### Exercise prompt
Copy the data exactly from the line that contains "- notebook [847,763,1018,824]" through the line that contains "- stapler [652,849,738,900]", keeping both end lines and leaving out everything else.

### Provided material

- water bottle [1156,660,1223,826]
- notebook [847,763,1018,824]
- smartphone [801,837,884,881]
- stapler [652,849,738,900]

--

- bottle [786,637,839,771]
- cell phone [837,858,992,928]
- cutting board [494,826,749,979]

### Expected answer
- notebook [847,763,1018,824]
- smartphone [801,837,884,881]
- stapler [652,849,738,900]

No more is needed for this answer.